Re: how to define print areas by macro?

PostPosted: Mon Feb 04, 2008 4:15 pm
by Villeroy
So what's wrong with scenarios?
Put a reference language (e.g. English in A) and several second languages as scenarios in B. May be you can put the same scenarios in two independent scenario ranges, so you can pick any reference language and any other second language. I never tried such a thing. By the way, without knowing the details: This sounds much more like a typical database task.

Re: how to define print areas by macro?

PostPosted: Mon Feb 04, 2008 5:24 pm
by Villeroy
OK one other approach:
$Sheet1.$A$1:$X$1: English German French Italian ...
Select Sheet2.A1 and enter array formula =INDEX($Sheet1.$A$1:$X$9999;0;MATCH(select_cell;$Sheet1.$A$1:$X$1;0)) [Ctrl+Shift+Enter]
9999 should include a reasonable count of rows, select_cell is a cell on another sheet with validation set to cell range $Sheet1.$A$1:$X$1 (Data>Validation... Allow: "Cell Range", Source: $Sheet1.$A$1:$X$1, [X]Show selection list).
So you pick a language from the validated cell ... forget it, I'll attach a file.

Re: how to define print areas by macro?

PostPosted: Tue Feb 05, 2008 10:04 am
by nicegreetings
Thanks for this example. Nice and new functions for me.
Although I think you are right with solving it with a database, because I already have more than 5 sheets, all multilingual.
The userer should have the possibility to chose a language and print a document with the data in this language from every sheet.
Not to go beyond the scope, I thougth of the solution with defining print areas by macro. But that seems not to work reliably.

Thanks for helping

Marco

Re: how to define print areas by macro?

PostPosted: Tue Feb 05, 2008 2:05 pm
by Villeroy
Apart from this forum beeing the wrong place, a macro solution would involve interface XPrintAreas as well as some understanding of the spreadsheet-API in general (a CellRangeAddress is not like "Sheet.A1:B").
Without knowing the details of your task, the scenario-solution "is simply the best", I belive. Knowing that scenario data are saved on a hidden sheet, named according to the scenario's name, you can even access scenario data from outside scenarios: =$English.$A$1:$A$9999 or A1 having the scenario name: =INDIRECT(A1&".$A$1:$A$9999").

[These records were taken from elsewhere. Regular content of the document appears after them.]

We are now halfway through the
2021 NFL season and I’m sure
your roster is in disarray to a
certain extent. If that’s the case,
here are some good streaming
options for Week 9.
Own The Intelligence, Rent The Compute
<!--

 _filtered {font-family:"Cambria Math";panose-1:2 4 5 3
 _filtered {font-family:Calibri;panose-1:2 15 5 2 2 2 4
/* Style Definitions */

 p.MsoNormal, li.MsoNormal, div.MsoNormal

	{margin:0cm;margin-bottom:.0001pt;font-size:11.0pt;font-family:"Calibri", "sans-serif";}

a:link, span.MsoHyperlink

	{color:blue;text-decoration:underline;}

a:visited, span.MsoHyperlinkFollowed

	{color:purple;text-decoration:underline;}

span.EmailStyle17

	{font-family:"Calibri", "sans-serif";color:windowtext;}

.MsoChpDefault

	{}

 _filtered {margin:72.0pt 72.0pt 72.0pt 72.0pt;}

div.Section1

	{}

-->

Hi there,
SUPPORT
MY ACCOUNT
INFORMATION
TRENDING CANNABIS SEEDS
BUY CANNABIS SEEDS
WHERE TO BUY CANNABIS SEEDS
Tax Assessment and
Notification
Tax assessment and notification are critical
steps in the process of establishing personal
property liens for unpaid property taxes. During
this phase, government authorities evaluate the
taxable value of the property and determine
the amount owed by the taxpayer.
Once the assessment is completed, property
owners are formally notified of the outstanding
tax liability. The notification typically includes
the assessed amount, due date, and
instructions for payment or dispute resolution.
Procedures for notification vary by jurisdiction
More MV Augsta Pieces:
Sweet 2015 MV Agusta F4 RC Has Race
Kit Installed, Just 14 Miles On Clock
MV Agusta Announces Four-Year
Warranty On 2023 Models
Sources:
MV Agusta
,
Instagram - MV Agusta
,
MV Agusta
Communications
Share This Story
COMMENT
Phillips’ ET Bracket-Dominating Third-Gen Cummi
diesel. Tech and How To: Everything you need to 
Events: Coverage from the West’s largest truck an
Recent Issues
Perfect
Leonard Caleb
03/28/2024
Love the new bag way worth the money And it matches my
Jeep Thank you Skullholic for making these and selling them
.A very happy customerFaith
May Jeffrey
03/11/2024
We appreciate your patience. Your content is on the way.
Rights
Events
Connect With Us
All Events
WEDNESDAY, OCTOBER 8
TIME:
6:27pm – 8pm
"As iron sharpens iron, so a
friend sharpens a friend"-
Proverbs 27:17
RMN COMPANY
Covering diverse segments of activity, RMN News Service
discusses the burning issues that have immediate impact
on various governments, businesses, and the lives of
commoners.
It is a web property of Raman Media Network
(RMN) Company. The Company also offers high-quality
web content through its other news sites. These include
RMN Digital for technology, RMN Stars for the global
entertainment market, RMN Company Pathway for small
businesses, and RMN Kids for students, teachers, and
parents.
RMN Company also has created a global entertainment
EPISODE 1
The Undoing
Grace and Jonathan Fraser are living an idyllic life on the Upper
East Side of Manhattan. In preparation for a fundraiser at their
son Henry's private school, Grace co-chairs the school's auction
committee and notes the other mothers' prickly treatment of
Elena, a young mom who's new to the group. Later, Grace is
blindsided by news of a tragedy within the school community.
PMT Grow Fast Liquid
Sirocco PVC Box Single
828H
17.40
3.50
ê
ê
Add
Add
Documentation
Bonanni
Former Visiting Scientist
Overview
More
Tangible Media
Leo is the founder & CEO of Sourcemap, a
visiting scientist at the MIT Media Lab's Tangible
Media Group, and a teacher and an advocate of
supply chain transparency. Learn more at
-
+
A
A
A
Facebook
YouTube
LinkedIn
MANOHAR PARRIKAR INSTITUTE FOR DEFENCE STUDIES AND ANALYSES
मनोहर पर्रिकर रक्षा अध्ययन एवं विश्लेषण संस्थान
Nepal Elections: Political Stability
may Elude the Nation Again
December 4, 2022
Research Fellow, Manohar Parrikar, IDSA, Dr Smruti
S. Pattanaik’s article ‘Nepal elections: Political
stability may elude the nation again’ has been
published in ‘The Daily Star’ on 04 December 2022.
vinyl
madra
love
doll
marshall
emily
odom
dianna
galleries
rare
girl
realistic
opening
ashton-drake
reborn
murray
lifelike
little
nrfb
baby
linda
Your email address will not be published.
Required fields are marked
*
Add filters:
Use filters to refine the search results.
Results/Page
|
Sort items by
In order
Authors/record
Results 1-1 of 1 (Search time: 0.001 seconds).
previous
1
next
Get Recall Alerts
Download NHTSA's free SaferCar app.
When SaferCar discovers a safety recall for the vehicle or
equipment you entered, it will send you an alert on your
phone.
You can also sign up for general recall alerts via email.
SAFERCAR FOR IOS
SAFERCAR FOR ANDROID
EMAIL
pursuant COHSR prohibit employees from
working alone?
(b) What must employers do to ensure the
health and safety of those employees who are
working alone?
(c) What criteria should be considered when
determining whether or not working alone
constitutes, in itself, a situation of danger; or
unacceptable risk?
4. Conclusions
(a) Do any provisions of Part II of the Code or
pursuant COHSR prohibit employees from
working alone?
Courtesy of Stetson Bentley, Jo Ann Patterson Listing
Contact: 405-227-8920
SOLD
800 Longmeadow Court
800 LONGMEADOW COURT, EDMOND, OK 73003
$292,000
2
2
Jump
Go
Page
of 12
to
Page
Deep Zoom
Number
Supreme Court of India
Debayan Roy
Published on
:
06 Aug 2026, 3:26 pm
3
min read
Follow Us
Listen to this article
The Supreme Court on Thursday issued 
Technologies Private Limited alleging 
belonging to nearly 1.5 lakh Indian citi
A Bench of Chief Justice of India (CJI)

If you are familiar with relational databases you should be able to create one and paste in the existing sheet data. Another advantage of a database could be, that you are free to use a database server from the beginning. Later you can move the whole thing to a network. Spreadsheets are somewhat limited. Since you mention "users", you should avoid independent file copies of your spreadsheets beeing sent across networks. This becomes a flea circus sooner or later.